--- Do this ---
Copy out every line of the data below word for word.

------ Records supplied

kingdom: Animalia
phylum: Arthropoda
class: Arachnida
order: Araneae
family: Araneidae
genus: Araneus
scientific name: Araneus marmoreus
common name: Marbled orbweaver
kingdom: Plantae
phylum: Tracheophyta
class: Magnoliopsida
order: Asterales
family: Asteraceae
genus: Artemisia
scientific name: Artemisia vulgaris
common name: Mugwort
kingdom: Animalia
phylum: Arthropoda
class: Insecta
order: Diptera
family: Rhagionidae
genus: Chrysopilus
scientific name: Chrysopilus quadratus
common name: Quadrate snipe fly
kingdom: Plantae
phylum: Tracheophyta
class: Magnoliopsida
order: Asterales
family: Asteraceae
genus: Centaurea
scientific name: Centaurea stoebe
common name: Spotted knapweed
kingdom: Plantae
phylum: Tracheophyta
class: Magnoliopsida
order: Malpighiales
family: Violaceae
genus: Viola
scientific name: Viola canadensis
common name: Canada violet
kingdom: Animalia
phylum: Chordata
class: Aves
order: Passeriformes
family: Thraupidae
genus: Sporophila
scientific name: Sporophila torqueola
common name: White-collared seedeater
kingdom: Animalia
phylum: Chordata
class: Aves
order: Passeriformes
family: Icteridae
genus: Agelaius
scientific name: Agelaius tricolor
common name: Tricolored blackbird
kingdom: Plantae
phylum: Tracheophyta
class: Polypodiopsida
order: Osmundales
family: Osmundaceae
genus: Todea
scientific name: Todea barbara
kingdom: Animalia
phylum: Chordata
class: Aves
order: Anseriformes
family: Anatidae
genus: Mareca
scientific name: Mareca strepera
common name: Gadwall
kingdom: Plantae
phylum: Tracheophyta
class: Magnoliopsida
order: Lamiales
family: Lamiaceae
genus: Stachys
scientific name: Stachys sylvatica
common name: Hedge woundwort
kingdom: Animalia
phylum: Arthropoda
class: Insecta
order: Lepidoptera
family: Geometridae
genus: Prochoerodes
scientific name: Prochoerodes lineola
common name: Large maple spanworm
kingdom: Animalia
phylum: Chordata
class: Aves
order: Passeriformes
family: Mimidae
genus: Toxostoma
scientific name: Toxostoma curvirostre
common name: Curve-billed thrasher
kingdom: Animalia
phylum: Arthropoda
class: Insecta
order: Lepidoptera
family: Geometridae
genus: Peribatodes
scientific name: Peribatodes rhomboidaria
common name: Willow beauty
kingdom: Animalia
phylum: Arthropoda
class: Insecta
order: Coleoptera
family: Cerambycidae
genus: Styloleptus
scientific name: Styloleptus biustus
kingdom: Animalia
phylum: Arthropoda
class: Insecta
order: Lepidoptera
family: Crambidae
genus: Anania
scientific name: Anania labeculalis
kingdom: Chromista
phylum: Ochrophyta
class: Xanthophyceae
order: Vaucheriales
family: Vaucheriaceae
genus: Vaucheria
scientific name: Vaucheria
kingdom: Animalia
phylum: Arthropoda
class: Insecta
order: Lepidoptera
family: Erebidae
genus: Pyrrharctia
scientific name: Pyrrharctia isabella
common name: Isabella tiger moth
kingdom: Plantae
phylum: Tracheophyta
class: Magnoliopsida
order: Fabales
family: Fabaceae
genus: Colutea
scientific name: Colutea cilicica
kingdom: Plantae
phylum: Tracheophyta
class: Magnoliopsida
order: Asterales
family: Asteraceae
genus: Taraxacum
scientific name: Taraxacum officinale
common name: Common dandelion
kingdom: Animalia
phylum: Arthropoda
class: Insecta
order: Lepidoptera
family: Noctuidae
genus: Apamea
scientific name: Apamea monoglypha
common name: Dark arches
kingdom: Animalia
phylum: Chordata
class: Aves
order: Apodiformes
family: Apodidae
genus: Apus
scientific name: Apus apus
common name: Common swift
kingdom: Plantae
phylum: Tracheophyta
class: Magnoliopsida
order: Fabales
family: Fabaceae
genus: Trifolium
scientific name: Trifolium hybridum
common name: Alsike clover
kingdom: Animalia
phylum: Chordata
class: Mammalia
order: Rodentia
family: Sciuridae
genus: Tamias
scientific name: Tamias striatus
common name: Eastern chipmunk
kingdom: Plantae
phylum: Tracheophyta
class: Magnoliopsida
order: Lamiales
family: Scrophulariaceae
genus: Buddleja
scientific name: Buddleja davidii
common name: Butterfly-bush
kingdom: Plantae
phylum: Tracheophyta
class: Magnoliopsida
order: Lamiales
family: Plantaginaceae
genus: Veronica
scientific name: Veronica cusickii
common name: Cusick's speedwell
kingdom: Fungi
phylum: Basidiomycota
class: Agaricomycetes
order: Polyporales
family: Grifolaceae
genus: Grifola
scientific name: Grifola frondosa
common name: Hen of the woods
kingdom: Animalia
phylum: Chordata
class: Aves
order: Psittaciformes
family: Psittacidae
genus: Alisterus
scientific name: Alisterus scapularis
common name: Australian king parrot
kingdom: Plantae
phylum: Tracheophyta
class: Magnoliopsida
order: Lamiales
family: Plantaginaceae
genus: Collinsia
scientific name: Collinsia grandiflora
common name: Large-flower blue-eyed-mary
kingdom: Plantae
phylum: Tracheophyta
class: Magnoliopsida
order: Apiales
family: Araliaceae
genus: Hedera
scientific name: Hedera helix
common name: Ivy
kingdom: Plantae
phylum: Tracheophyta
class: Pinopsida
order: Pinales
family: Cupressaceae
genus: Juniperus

------------

--- Solution to this task ---
kingdom: Animalia
phylum: Arthropoda
class: Arachnida
order: Araneae
family: Araneidae
genus: Araneus
scientific name: Araneus marmoreus
common name: Marbled orbweaver
kingdom: Plantae
phylum: Tracheophyta
class: Magnoliopsida
order: Asterales
family: Asteraceae
genus: Artemisia
scientific name: Artemisia vulgaris
common name: Mugwort
kingdom: Animalia
phylum: Arthropoda
class: Insecta
order: Diptera
family: Rhagionidae
genus: Chrysopilus
scientific name: Chrysopilus quadratus
common name: Quadrate snipe fly
kingdom: Plantae
phylum: Tracheophyta
class: Magnoliopsida
order: Asterales
family: Asteraceae
genus: Centaurea
scientific name: Centaurea stoebe
common name: Spotted knapweed
kingdom: Plantae
phylum: Tracheophyta
class: Magnoliopsida
order: Malpighiales
family: Violaceae
genus: Viola
scientific name: Viola canadensis
common name: Canada violet
kingdom: Animalia
phylum: Chordata
class: Aves
order: Passeriformes
family: Thraupidae
genus: Sporophila
scientific name: Sporophila torqueola
common name: White-collared seedeater
kingdom: Animalia
phylum: Chordata
class: Aves
order: Passeriformes
family: Icteridae
genus: Agelaius
scientific name: Agelaius tricolor
common name: Tricolored blackbird
kingdom: Plantae
phylum: Tracheophyta
class: Polypodiopsida
order: Osmundales
family: Osmundaceae
genus: Todea
scientific name: Todea barbara
kingdom: Animalia
phylum: Chordata
class: Aves
order: Anseriformes
family: Anatidae
genus: Mareca
scientific name: Mareca strepera
common name: Gadwall
kingdom: Plantae
phylum: Tracheophyta
class: Magnoliopsida
order: Lamiales
family: Lamiaceae
genus: Stachys
scientific name: Stachys sylvatica
common name: Hedge woundwort
kingdom: Animalia
phylum: Arthropoda
class: Insecta
order: Lepidoptera
family: Geometridae
genus: Prochoerodes
scientific name: Prochoerodes lineola
common name: Large maple spanworm
kingdom: Animalia
phylum: Chordata
class: Aves
order: Passeriformes
family: Mimidae
genus: Toxostoma
scientific name: Toxostoma curvirostre
common name: Curve-billed thrasher
kingdom: Animalia
phylum: Arthropoda
class: Insecta
order: Lepidoptera
family: Geometridae
genus: Peribatodes
scientific name: Peribatodes rhomboidaria
common name: Willow beauty
kingdom: Animalia
phylum: Arthropoda
class: Insecta
order: Coleoptera
family: Cerambycidae
genus: Styloleptus
scientific name: Styloleptus biustus
kingdom: Animalia
phylum: Arthropoda
class: Insecta
order: Lepidoptera
family: Crambidae
genus: Anania
scientific name: Anania labeculalis
kingdom: Chromista
phylum: Ochrophyta
class: Xanthophyceae
order: Vaucheriales
family: Vaucheriaceae
genus: Vaucheria
scientific name: Vaucheria
kingdom: Animalia
phylum: Arthropoda
class: Insecta
order: Lepidoptera
family: Erebidae
genus: Pyrrharctia
scientific name: Pyrrharctia isabella
common name: Isabella tiger moth
kingdom: Plantae
phylum: Tracheophyta
class: Magnoliopsida
order: Fabales
family: Fabaceae
genus: Colutea
scientific name: Colutea cilicica
kingdom: Plantae
phylum: Tracheophyta
class: Magnoliopsida
order: Asterales
family: Asteraceae
genus: Taraxacum
scientific name: Taraxacum officinale
common name: Common dandelion
kingdom: Animalia
phylum: Arthropoda
class: Insecta
order: Lepidoptera
family: Noctuidae
genus: Apamea
scientific name: Apamea monoglypha
common name: Dark arches
kingdom: Animalia
phylum: Chordata
class: Aves
order: Apodiformes
family: Apodidae
genus: Apus
scientific name: Apus apus
common name: Common swift
kingdom: Plantae
phylum: Tracheophyta
class: Magnoliopsida
order: Fabales
family: Fabaceae
genus: Trifolium
scientific name: Trifolium hybridum
common name: Alsike clover
kingdom: Animalia
phylum: Chordata
class: Mammalia
order: Rodentia
family: Sciuridae
genus: Tamias
scientific name: Tamias striatus
common name: Eastern chipmunk
kingdom: Plantae
phylum: Tracheophyta
class: Magnoliopsida
order: Lamiales
family: Scrophulariaceae
genus: Buddleja
scientific name: Buddleja davidii
common name: Butterfly-bush
kingdom: Plantae
phylum: Tracheophyta
class: Magnoliopsida
order: Lamiales
family: Plantaginaceae
genus: Veronica
scientific name: Veronica cusickii
common name: Cusick's speedwell
kingdom: Fungi
phylum: Basidiomycota
class: Agaricomycetes
order: Polyporales
family: Grifolaceae
genus: Grifola
scientific name: Grifola frondosa
common name: Hen of the woods
kingdom: Animalia
phylum: Chordata
class: Aves
order: Psittaciformes
family: Psittacidae
genus: Alisterus
scientific name: Alisterus scapularis
common name: Australian king parrot
kingdom: Plantae
phylum: Tracheophyta
class: Magnoliopsida
order: Lamiales
family: Plantaginaceae
genus: Collinsia
scientific name: Collinsia grandiflora
common name: Large-flower blue-eyed-mary
kingdom: Plantae
phylum: Tracheophyta
class: Magnoliopsida
order: Apiales
family: Araliaceae
genus: Hedera
scientific name: Hedera helix
common name: Ivy
kingdom: Plantae
phylum: Tracheophyta
class: Pinopsida
order: Pinales
family: Cupressaceae
genus: Juniperus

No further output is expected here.